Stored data
%%
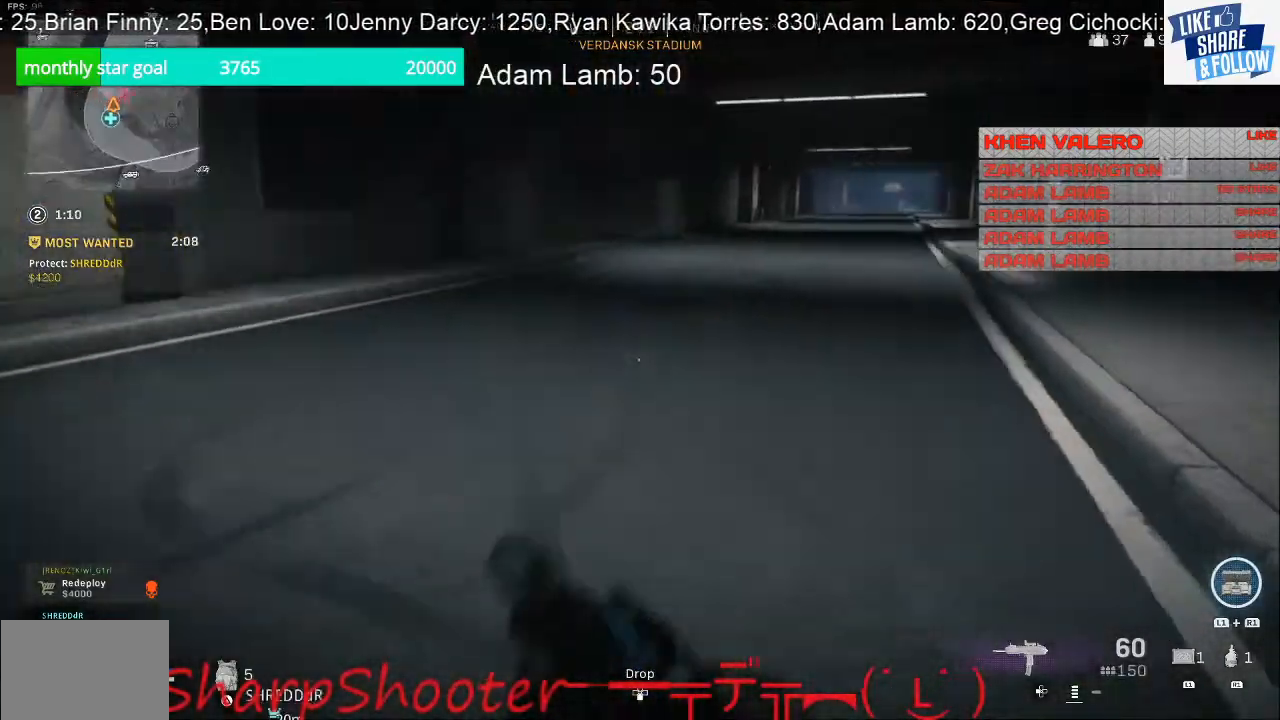
{"buttons": [], "left_stick": "up", "right_stick": "right", "events": []}
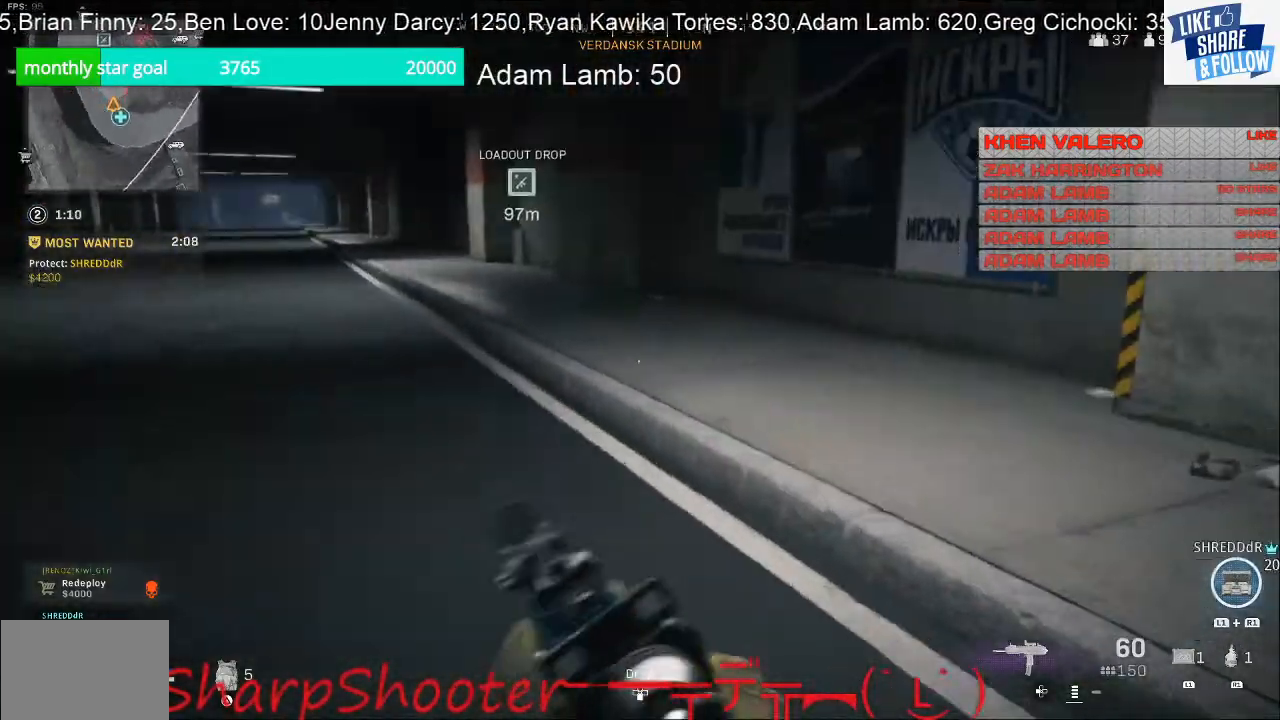
{"buttons": [], "left_stick": "up", "right_stick": "left", "events": [[167, "right_stick", "center"], [300, "right_stick", "left"]]}
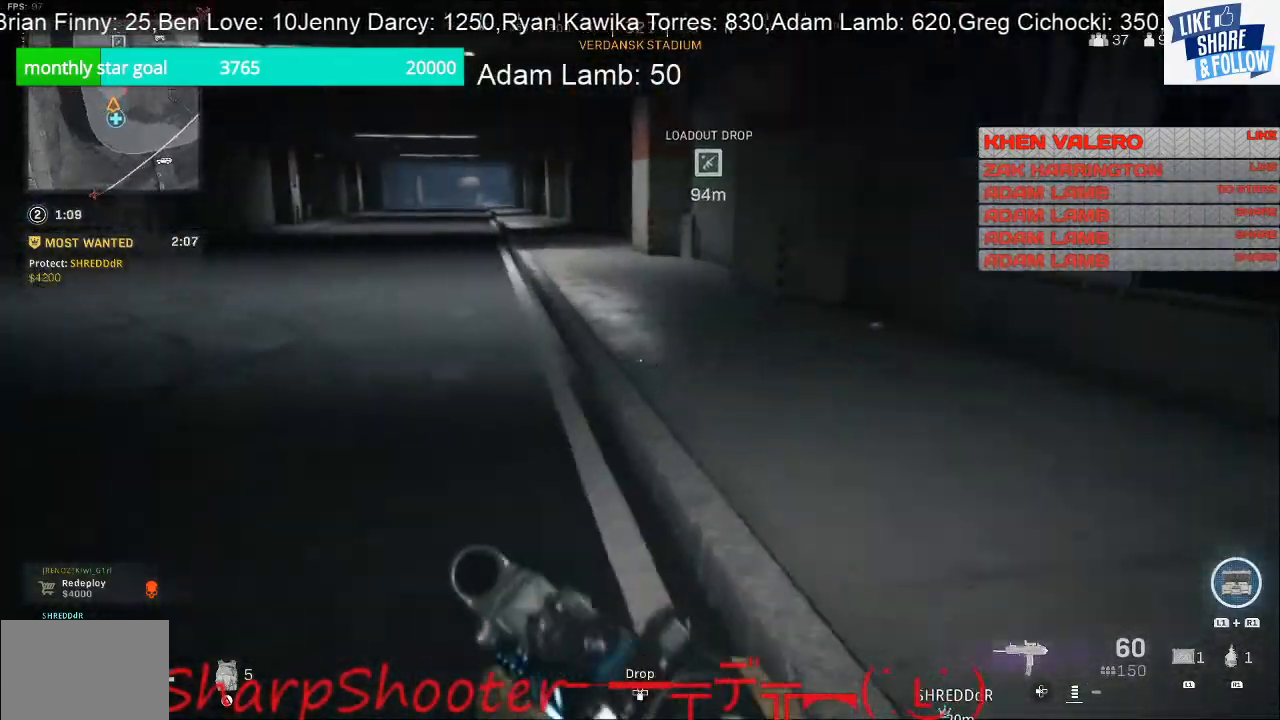
{"buttons": [], "left_stick": "down-left", "right_stick": "right", "events": [[67, "right_stick", "center"], [233, "right_stick", "right"], [300, "left_stick", "left"], [367, "left_stick", "down-left"]]}
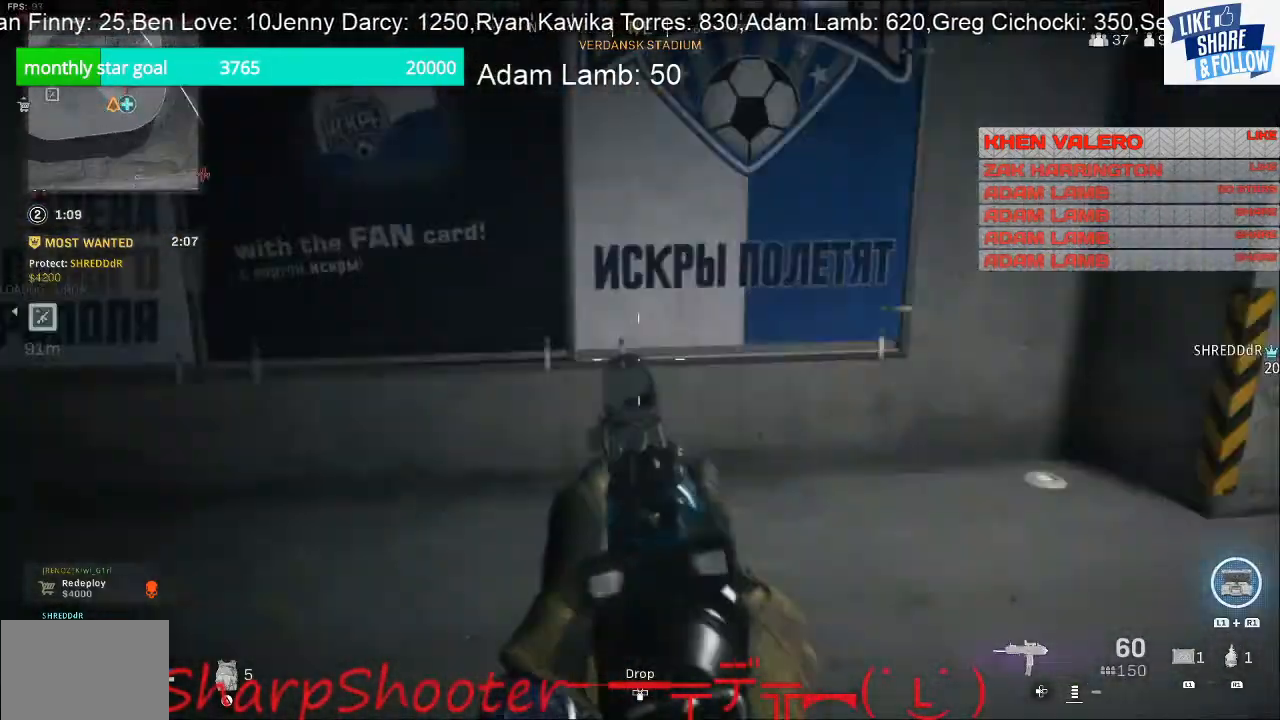
{"buttons": [], "left_stick": "up", "right_stick": "up-left", "events": [[133, "left_stick", "left"], [133, "right_stick", "left"], [233, "left_stick", "up-left"], [433, "left_stick", "up"], [433, "right_stick", "up-left"]]}
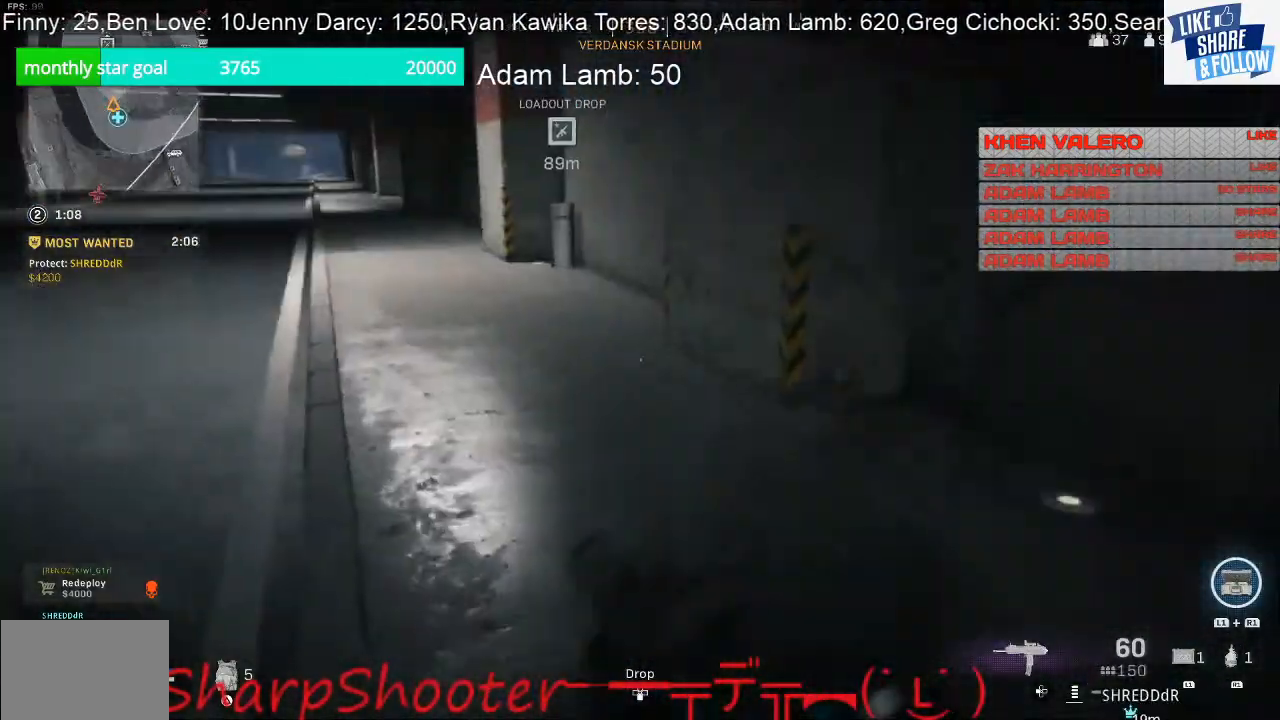
{"buttons": [], "left_stick": "up-right", "right_stick": "left", "events": [[67, "right_stick", "center"], [267, "right_stick", "left"], [500, "left_stick", "up-right"]]}
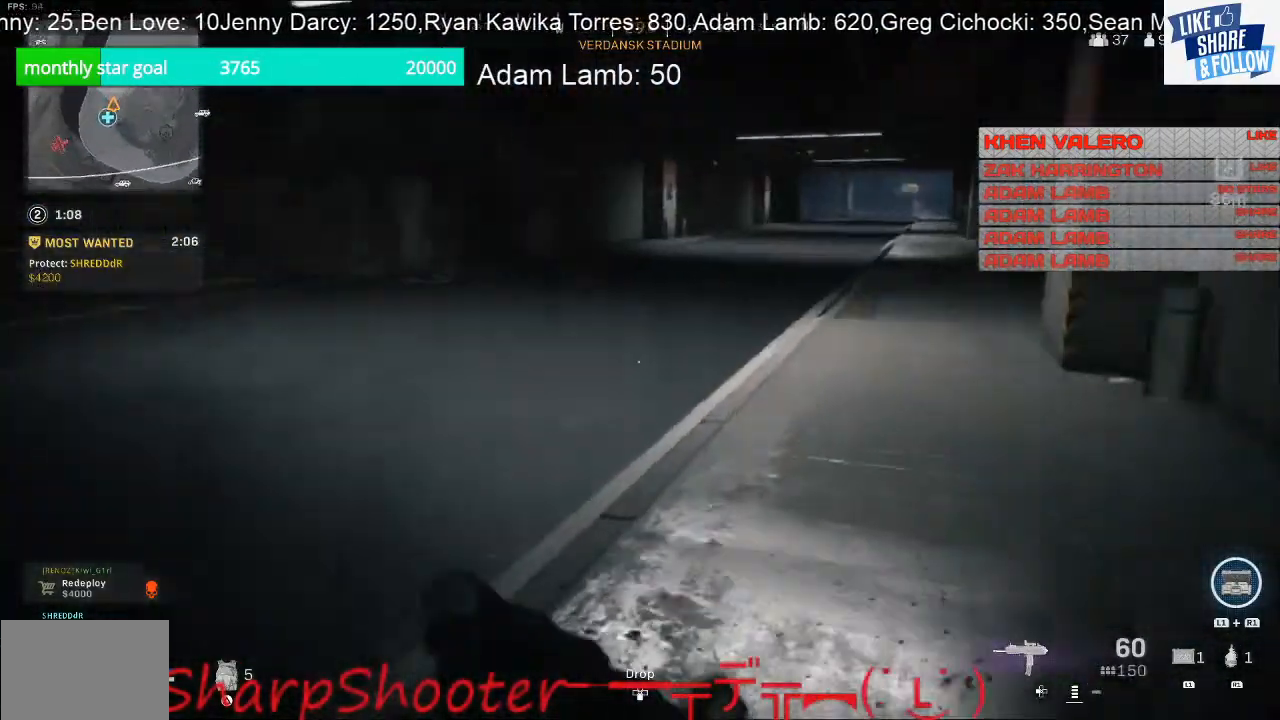
{"buttons": [], "left_stick": "up-right", "right_stick": "center", "events": [[167, "left_stick", "right"], [400, "left_stick", "up-right"], [400, "right_stick", "center"]]}
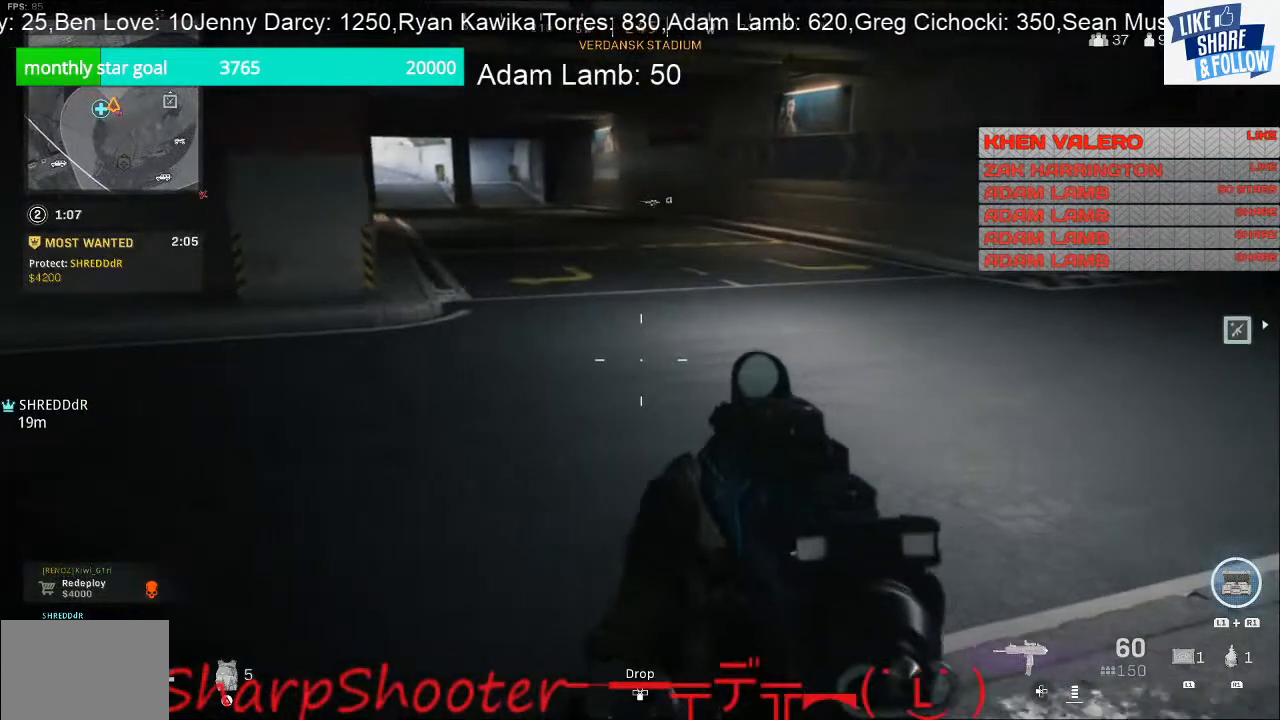
{"buttons": [], "left_stick": "up", "right_stick": "center", "events": [[200, "left_stick", "up"]]}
%%
* [TASK DIRECTIONS]: Set every line of the records down again exactly, and exclude all pictures.

* [OUTPUT OF THE TASK]:
{"buttons": [], "left_stick": "up", "right_stick": "right", "events": []}
{"buttons": [], "left_stick": "up", "right_stick": "left", "events": [[167, "right_stick", "center"], [300, "right_stick", "left"]]}
{"buttons": [], "left_stick": "down-left", "right_stick": "right", "events": [[67, "right_stick", "center"], [233, "right_stick", "right"], [300, "left_stick", "left"], [367, "left_stick", "down-left"]]}
{"buttons": [], "left_stick": "up", "right_stick": "up-left", "events": [[133, "left_stick", "left"], [133, "right_stick", "left"], [233, "left_stick", "up-left"], [433, "left_stick", "up"], [433, "right_stick", "up-left"]]}
{"buttons": [], "left_stick": "up-right", "right_stick": "left", "events": [[67, "right_stick", "center"], [267, "right_stick", "left"], [500, "left_stick", "up-right"]]}
{"buttons": [], "left_stick": "up-right", "right_stick": "center", "events": [[167, "left_stick", "right"], [400, "left_stick", "up-right"], [400, "right_stick", "center"]]}
{"buttons": [], "left_stick": "up", "right_stick": "center", "events": [[200, "left_stick", "up"]]}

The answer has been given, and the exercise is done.